## [Exercise set]
a) In the article's opening sentence about Panah Panahi's father, what four things does it say happened to someone for more than a decade for practicing that profession?
b) Please extract the stretch of the article from "If there were" through "two fellow directors.", copying it word for word.

## [Source extract]
*** Block opens ***
If there were one thing that might deter you from taking up your old man’s profession, it would surely be him being arrested, imprisoned, harassed and alienated for more than a decade for practising it.
And then imprisoned again. Reiterating the madness into which Panah Panahi has chosen to enter, his father, the renowned Iranian film director Jafar Panahi, was this week sentenced to serve a stayed six-year prison sentence after inquiring about the detention of two fellow directors.
Speaking to me a few weeks before this episode of staggering injustice, Panah admits that sometimes he has questioned his father’s idealism. “You wonder: who are you doing this for?” he says. “What’s the point of this kind of resistance? From our family’s perspective, you sometimes think that, well, maybe it wasn’t worth it.”
He is staring down a video connection with heavy-lidded, intense brown eyes from his apartment in Tehran, speaking to me through a interpreter. Only his father, of course, can answer such questions. Even before the latest events, Jafar – originally sentenced in 2010 for what the regime deemed anti-Iranian propaganda – had paid the price of opposition: banned from film-making for 20 years; banned from foreign travel. He was free to move inside Iran, but was socially ostracised, with even some of his closest friends “afraid to utter his name”, according to his son.
*** Block closes ***
## [Data shown]
*** Block opens ***
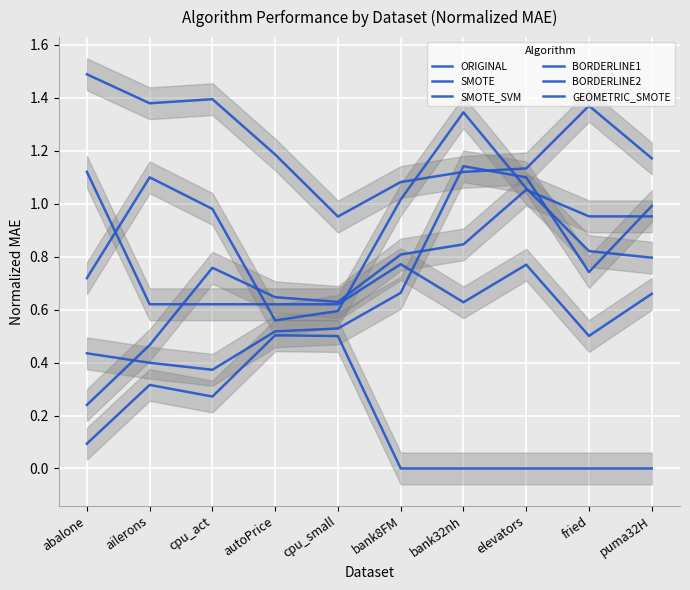

Where is the first local maximum for GEOMETRIC_SMOTE?

cpu_act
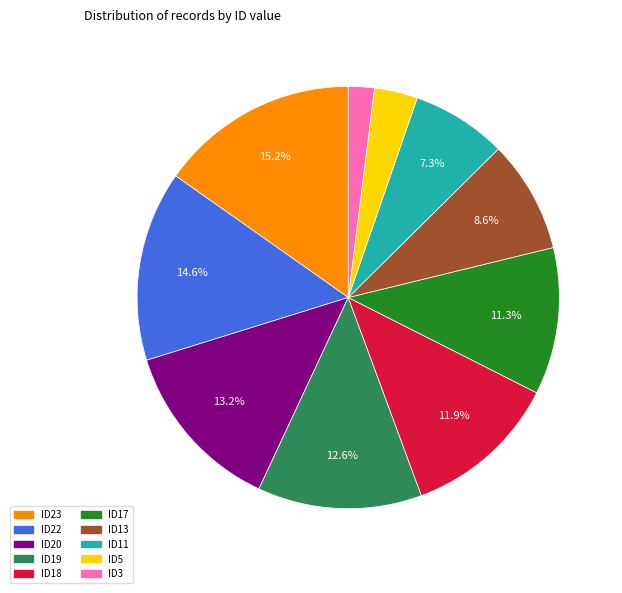

To the nearest percent, what is the difference between the largest and smallest slice percentages?

13%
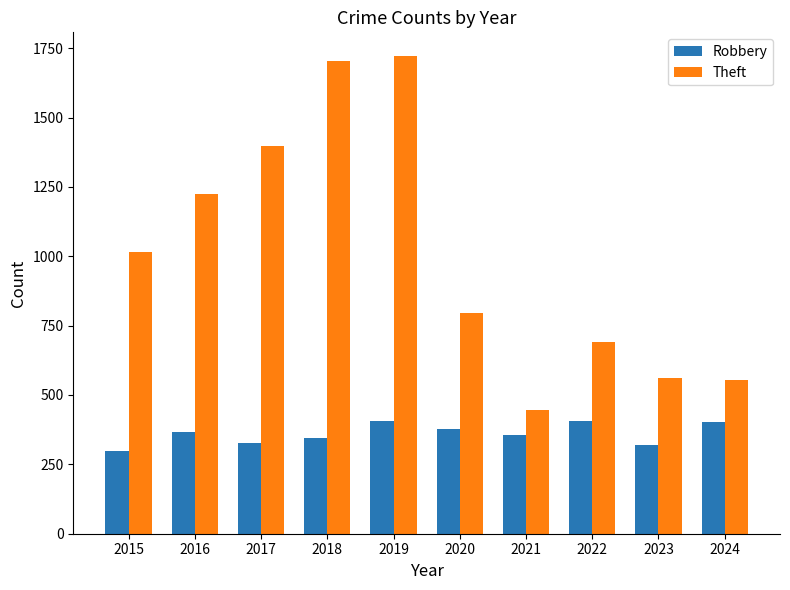

At 2019, list the series in order from smallest to largest.

Robbery, Theft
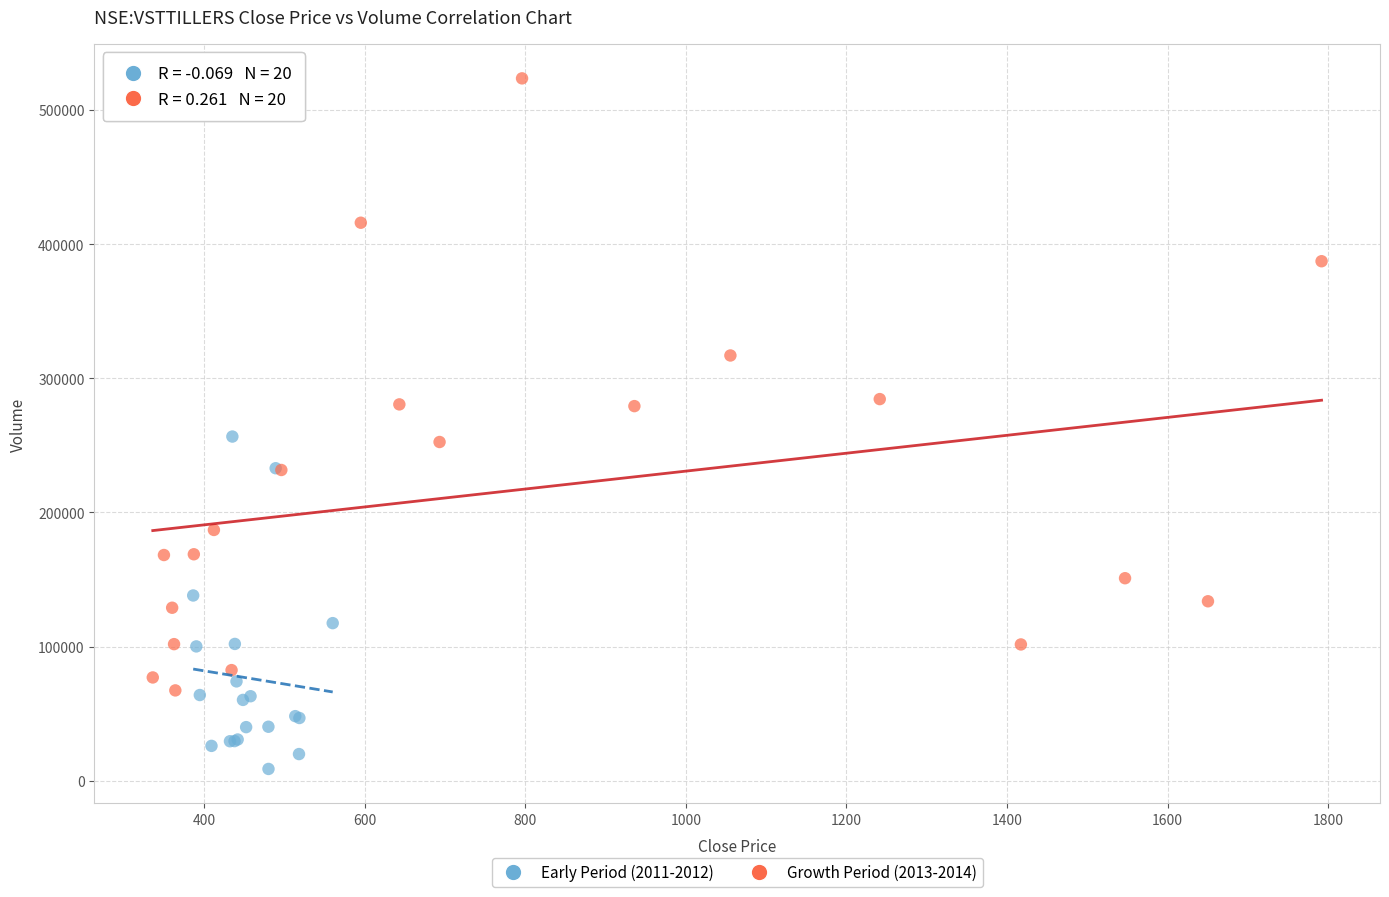

Which series reaches the maximum Y coordinate?

Growth Period (2013-2014)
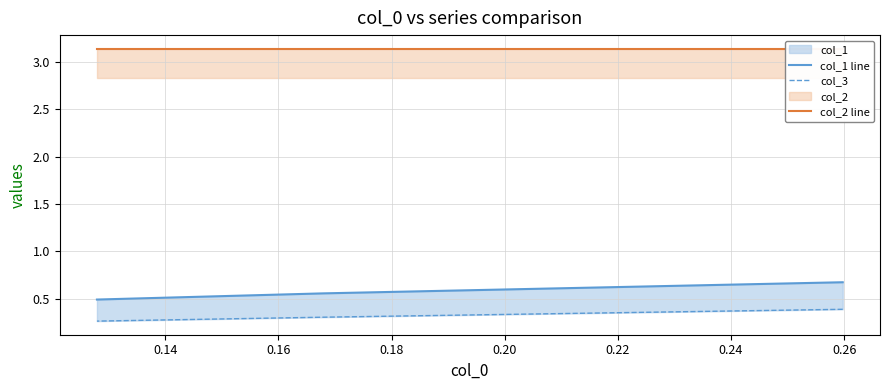

Does the chart have visible grid lines?

Yes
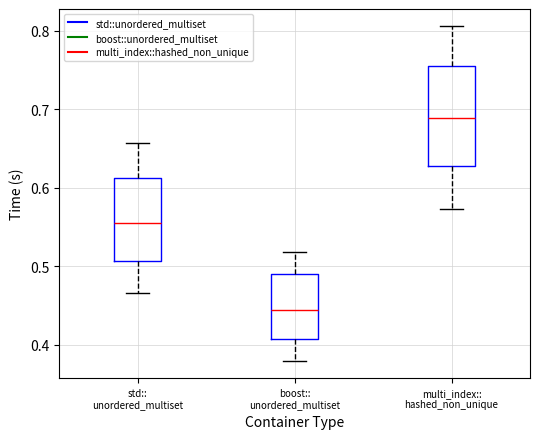

Which box is the tallest, from its lower edge to its upper edge?

multi_index:: hashed_non_unique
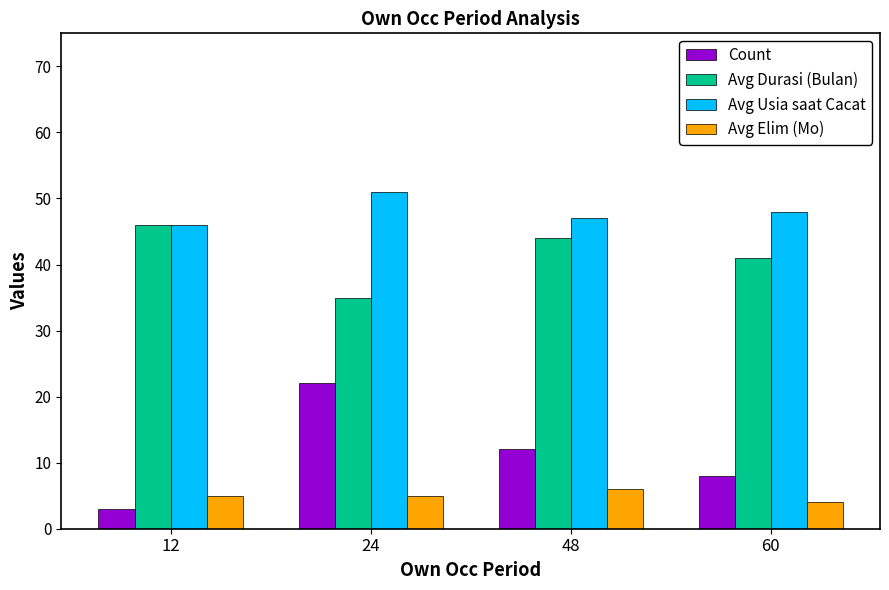

List the labels in order of Count value, smallest first.

12, 60, 48, 24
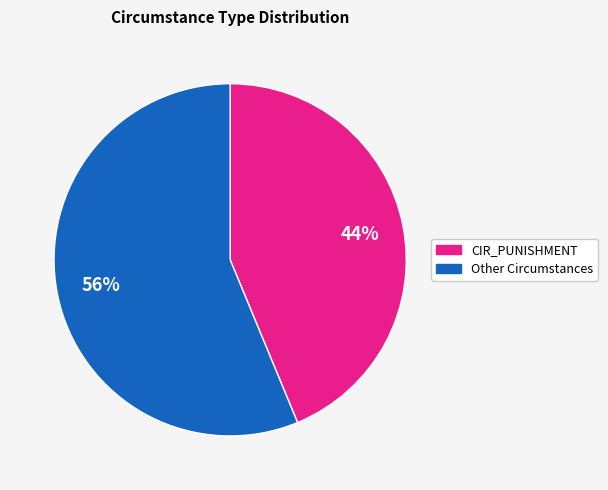

Is there any slice that represents more than half of the pie?

Yes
*** Block closes ***
## [Solutions by task]
a) arrested, imprisoned, harassed, alienated

b)
If there were one thing that might deter you from taking up your old man’s profession, it would surely be him being arrested, imprisoned, harassed and alienated for more than a decade for practising it.
And then imprisoned again. Reiterating the madness into which Panah Panahi has chosen to enter, his father, the renowned Iranian film director Jafar Panahi, was this week sentenced to serve a stayed six-year prison sentence after inquiring about the detention of two fellow directors.